After two years they have published the most comprehensive analysis to date and concluded: "It is not possible to confidently infer happiness from a smile, anger from a scowl, or sadness from a frown."
Most of the current emotion reading tech depends on how people communicate anger, disgust, fear, happiness, sadness, and surprise on their face.
Neuroscientist Lisa Feldman Barrett, the author of the book How Emotions are Made who was an author on the paper, further said: "People scowl when angry, on average, approximately 25 percent of the time, but they move their faces in other meaningful ways when angry. They might cry, or smile, or widen their eyes and gasp. And they also scowl when not angry, such as when they are concentrating or when they have a stomach ache. Similarly, most smiles don't imply that a person is happy, and most of the time, happy people do something other than a smile."
The report has attracted the attention of the American Civil Liberties Union, which said: "This paper is significant because an entire industry of automated purported emotion-reading technologies is quickly emerging."

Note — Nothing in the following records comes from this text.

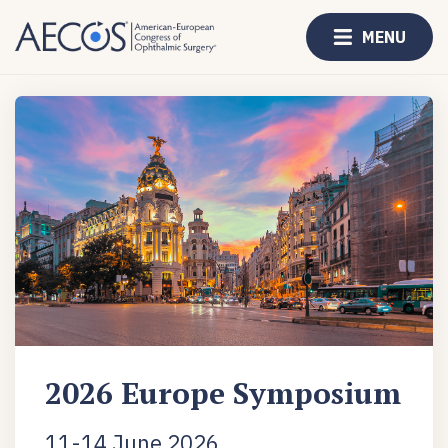
MENU
2026 Europe Symposium
11-14 June 2026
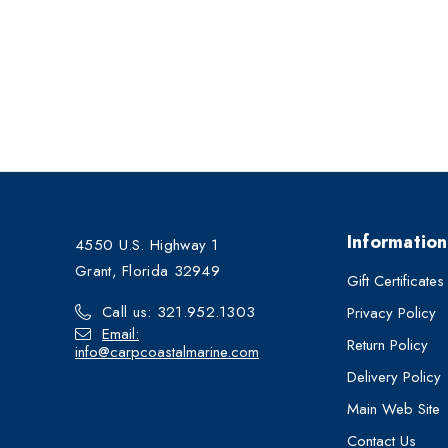
Information
4550 U.S. Highway 1
Grant, Florida 32949
Gift Certificates
Call us: 321.952.1303
Privacy Policy
Email:
Return Policy
info@carpcoastalmarine.com
Delivery Policy
Main Web Site
Contact Us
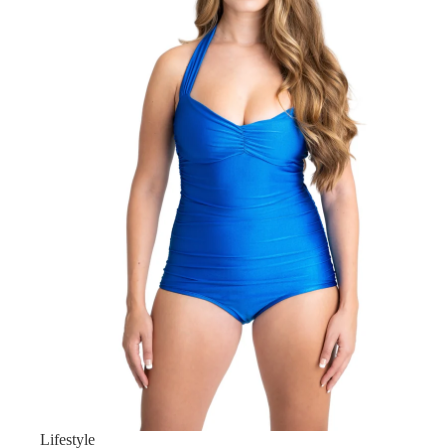
Lifestyle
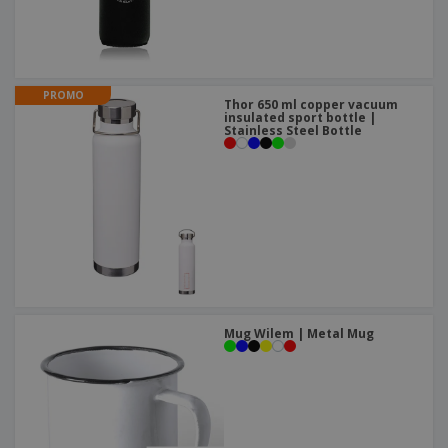
PROMO
Thor 650 ml copper vacuum
insulated sport bottle |
Stainless Steel Bottle
Mug Wilem | Metal Mug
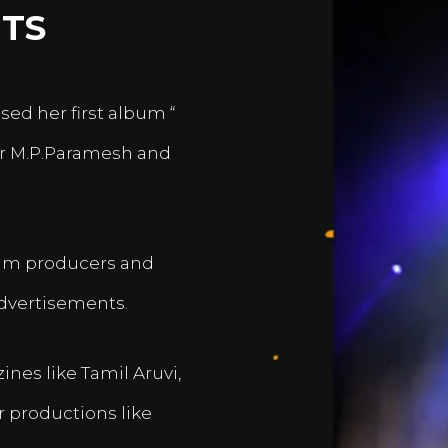
TS
sed her first album “
er M.P.Paramesh and
film producers and
dvertisements.
nes like Tamil Aruvi,
r productions like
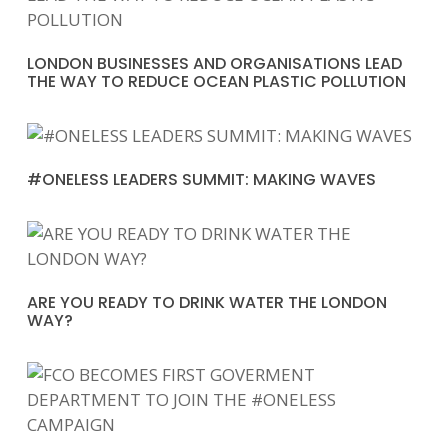
LONDON BUSINESSES AND ORGANISATIONS LEAD
THE WAY TO REDUCE OCEAN PLASTIC POLLUTION
#ONELESS LEADERS SUMMIT: MAKING WAVES
ARE YOU READY TO DRINK WATER THE LONDON
WAY?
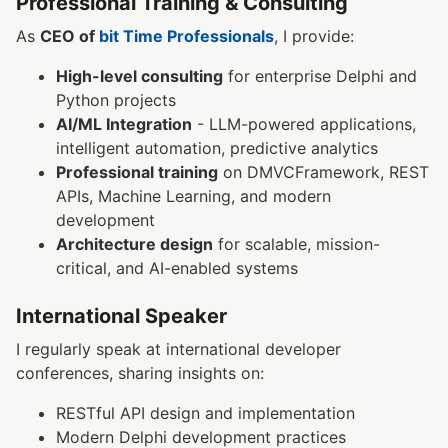
Professional Training & Consulting
As
CEO of
bit Time Professionals
, I provide:
High-level consulting
for enterprise Delphi and
Python projects
AI/ML Integration
- LLM-powered applications,
intelligent automation, predictive analytics
Professional training
on DMVCFramework, REST
APIs, Machine Learning, and modern
development
Architecture design
for scalable, mission-
critical, and AI-enabled systems
International Speaker
I regularly speak at international developer
conferences, sharing insights on:
RESTful API design and implementation
Modern Delphi development practices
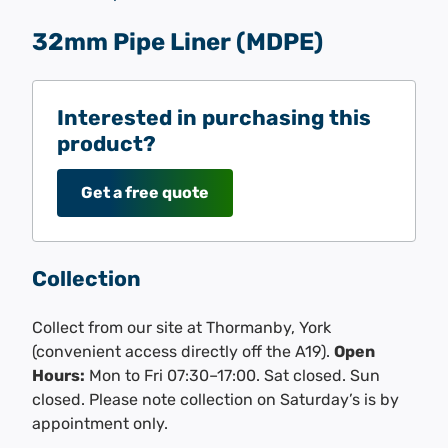
32mm Pipe Liner (MDPE)
Interested in purchasing this
product?
Get a free quote
Collection
Collect from our site at Thormanby, York
(convenient access directly off the A19).
Open
Hours:
Mon to Fri 07:30–17:00. Sat closed. Sun
closed. Please note collection on Saturday’s is by
appointment only.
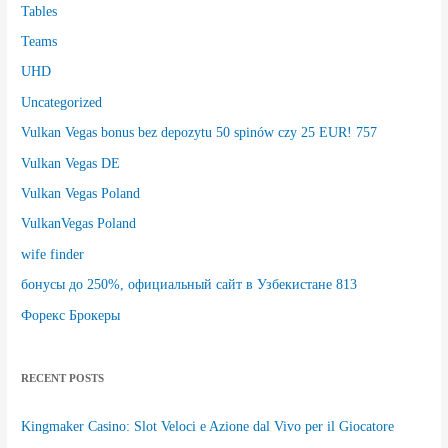
Tables
Teams
UHD
Uncategorized
Vulkan Vegas bonus bez depozytu 50 spinów czy 25 EUR! 757
Vulkan Vegas DE
Vulkan Vegas Poland
VulkanVegas Poland
wife finder
бонусы до 250%, официальный сайт в Узбекистане 813
Форекс Брокеры
RECENT POSTS
Kingmaker Casino: Slot Veloci e Azione dal Vivo per il Giocatore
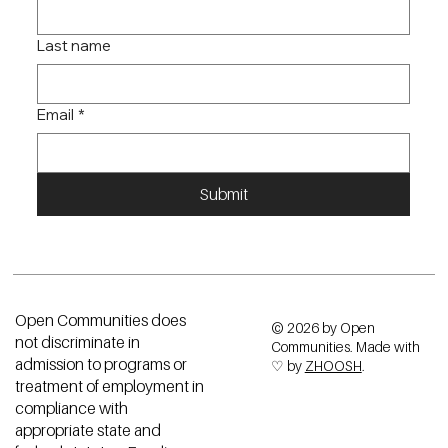
Last name
Email
*
Submit
Open Communities does
© 2026 by Open
not discriminate in
Communities. Made with
admission to programs or
♡ by
ZHOOSH
.
treatment of employment in
compliance with
appropriate state and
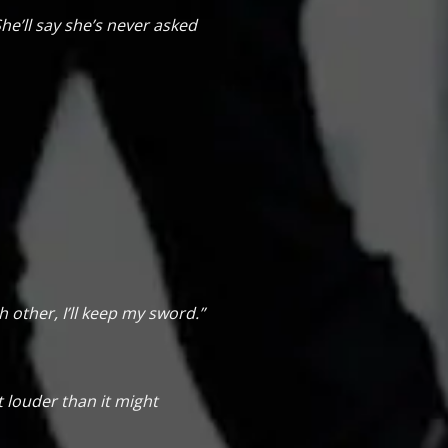
he’ll say she’s never asked
 other, I’ll keep my sword.”
pt louder than it might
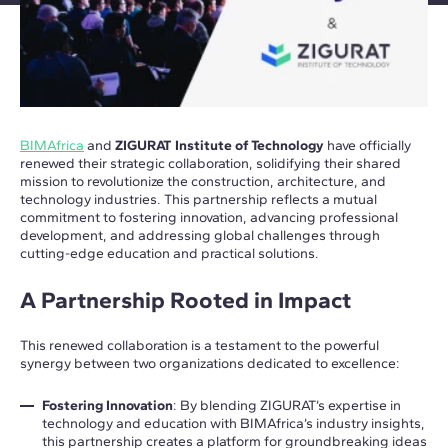
BIMAfrica
and
ZIGURAT Institute of Technology
have officially
renewed their strategic collaboration, solidifying their shared
mission to revolutionize the construction, architecture, and
technology industries. This partnership reflects a mutual
commitment to fostering innovation, advancing professional
development, and addressing global challenges through
cutting-edge education and practical solutions.
A Partnership Rooted in Impact
This renewed collaboration is a testament to the powerful
synergy between two organizations dedicated to excellence:
Fostering Innovation
: By blending ZIGURAT’s expertise in
technology and education with BIMAfrica’s industry insights,
this partnership creates a platform for groundbreaking ideas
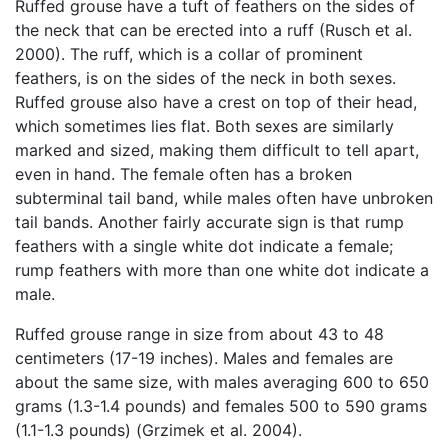
Ruffed grouse have a tuft of feathers on the sides of
the neck that can be erected into a ruff (Rusch et al.
2000). The ruff, which is a collar of prominent
feathers, is on the sides of the neck in both sexes.
Ruffed grouse also have a crest on top of their head,
which sometimes lies flat. Both sexes are similarly
marked and sized, making them difficult to tell apart,
even in hand. The female often has a broken
subterminal tail band, while males often have unbroken
tail bands. Another fairly accurate sign is that rump
feathers with a single white dot indicate a female;
rump feathers with more than one white dot indicate a
male.
Ruffed grouse range in size from about 43 to 48
centimeters (17-19 inches). Males and females are
about the same size, with males averaging 600 to 650
grams (1.3-1.4 pounds) and females 500 to 590 grams
(1.1-1.3 pounds) (Grzimek et al. 2004).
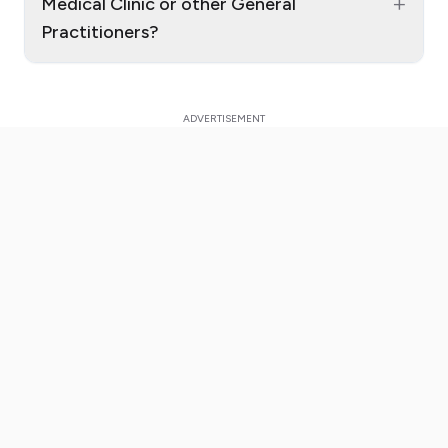
+
Medical Clinic or other General
Practitioners?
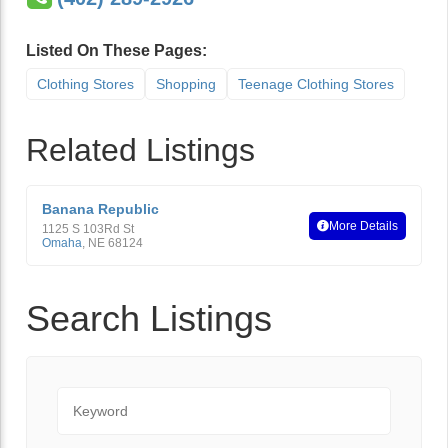
Listed On These Pages:
Clothing Stores
Shopping
Teenage Clothing Stores
Related Listings
Banana Republic
More Details
1125 S 103Rd St
Omaha
,
NE
68124
Search Listings
Keyword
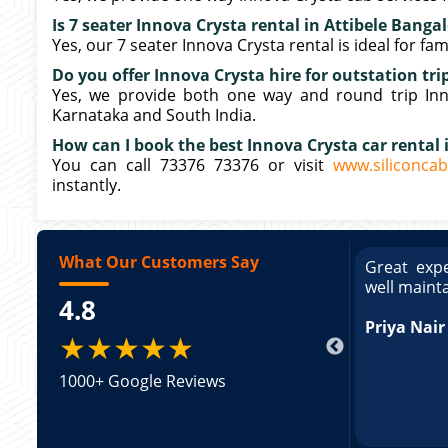
Is 7 seater Innova Crysta rental in Attibele Bangal
Yes, our 7 seater Innova Crysta rental is ideal for fa
Do you offer Innova Crysta hire for outstation tri
Yes, we provide both one way and round trip Innov
Karnataka and South India.
How can I book the best Innova Crysta car rental 
You can call 73376 73376 or visit
www.siliconcab
instantly.
What Our Customers Say
ce booking a Tempo Traveller. Vehicle was
Great expe
ed and pricing was transparent. Great
well maint
4.8
king a Tempo Traveller. Vehicle was well
pricing was transparent.
Priya Nair
★★★★★
1000+ Google Reviews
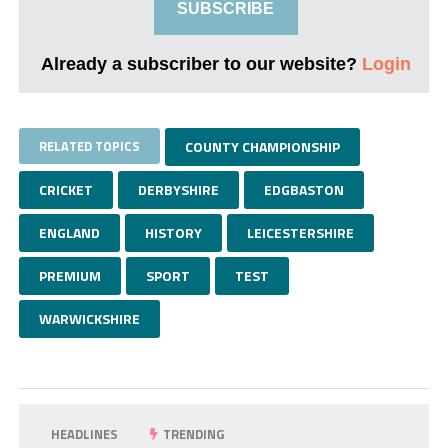
SUBSCRIBE
Already a subscriber to our website?
Login
RELATED TOPICS
COUNTY CHAMPIONSHIP
CRICKET
DERBYSHIRE
EDGBASTON
ENGLAND
HISTORY
LEICESTERSHIRE
PREMIUM
SPORT
TEST
WARWICKSHIRE
HEADLINES
TRENDING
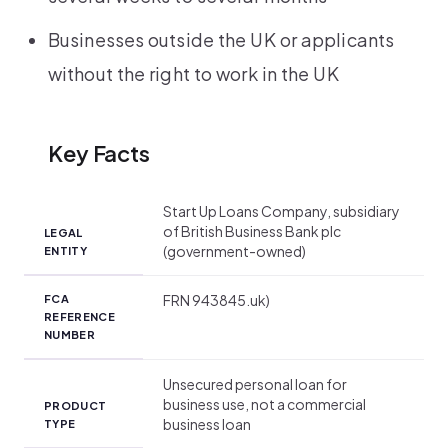
Businesses outside the UK or applicants
without the right to work in the UK
Key Facts
Start Up Loans Company, subsidiary
of British Business Bank plc
LEGAL
(government-owned)
ENTITY
FRN 943845.uk)
FCA
REFERENCE
NUMBER
Unsecured personal loan for
business use, not a commercial
PRODUCT
business loan
TYPE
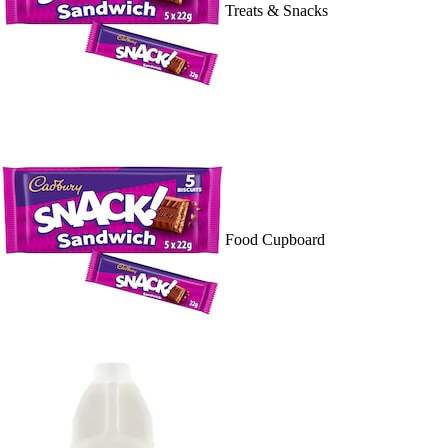
Treats & Snacks
Food Cupboard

The ACLU said that the market for emotion recognition software is forecast to reach at least $3.8 billion by 2025. Emotion recognition (aka 'affect recognition' or 'affective computing') is already being incorporated into products for purposes such as marketing, robotics, driver safety, and (as we recently wrote about) audio 'aggression' detectors. This tech is being mooted as helping police decided if you are being agresssive and allow them to shoot you.